Stored data:
____
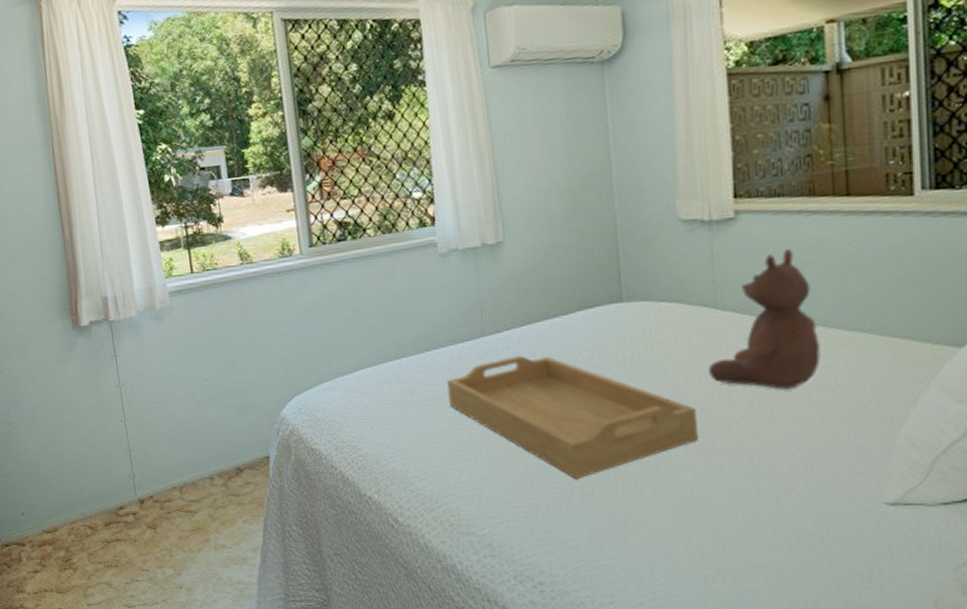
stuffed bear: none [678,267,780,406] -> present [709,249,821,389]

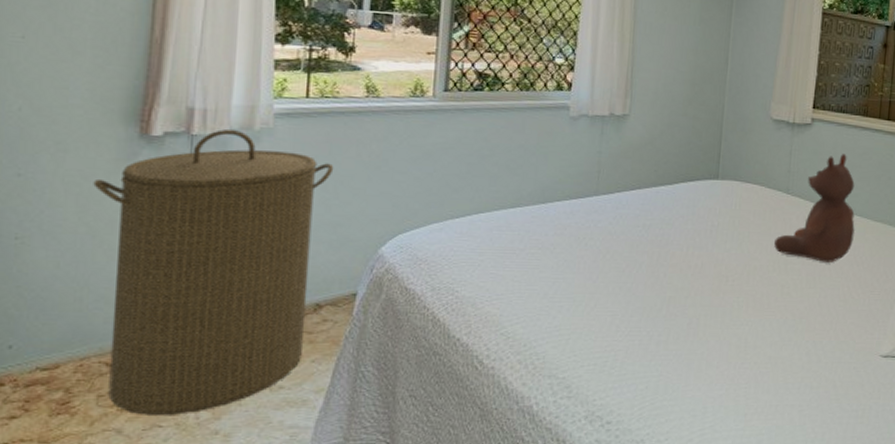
laundry hamper: none [49,312,235,571] -> present [93,129,334,415]
serving tray: present [447,355,698,480] -> none [554,216,760,329]

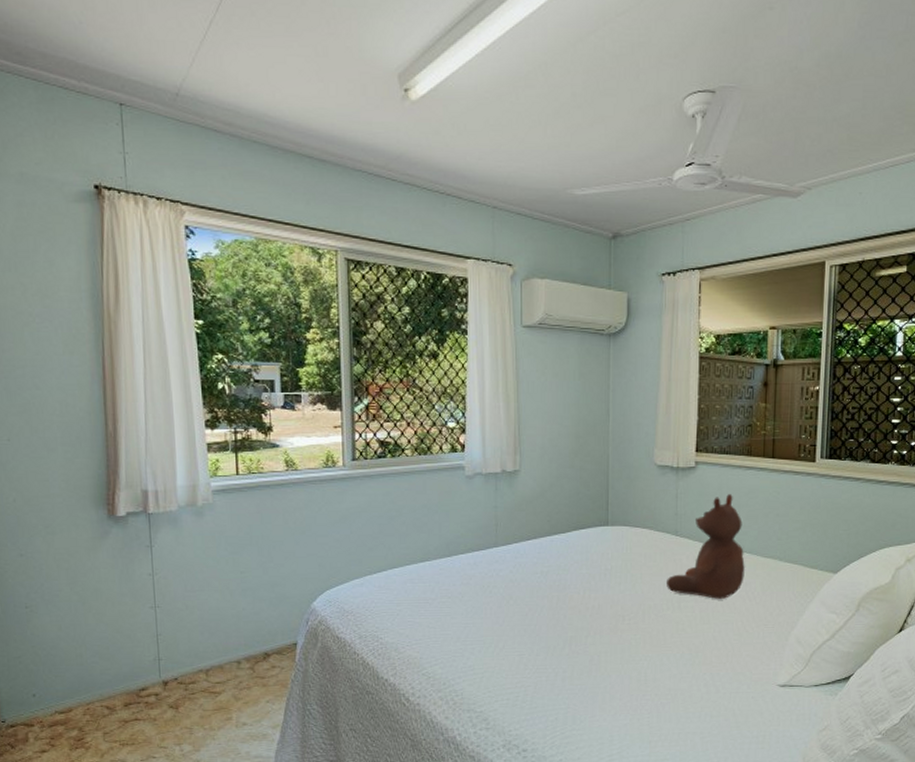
laundry hamper: present [93,129,334,415] -> none [78,507,267,748]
____
Exercise: Restate word for word only the lines that run from the line holding "laundry hamper: none" to the end of the data, both ends kept, leaving every picture out.

Solution:
laundry hamper: none [49,312,235,571] -> present [93,129,334,415]
serving tray: present [447,355,698,480] -> none [554,216,760,329]

laundry hamper: present [93,129,334,415] -> none [78,507,267,748]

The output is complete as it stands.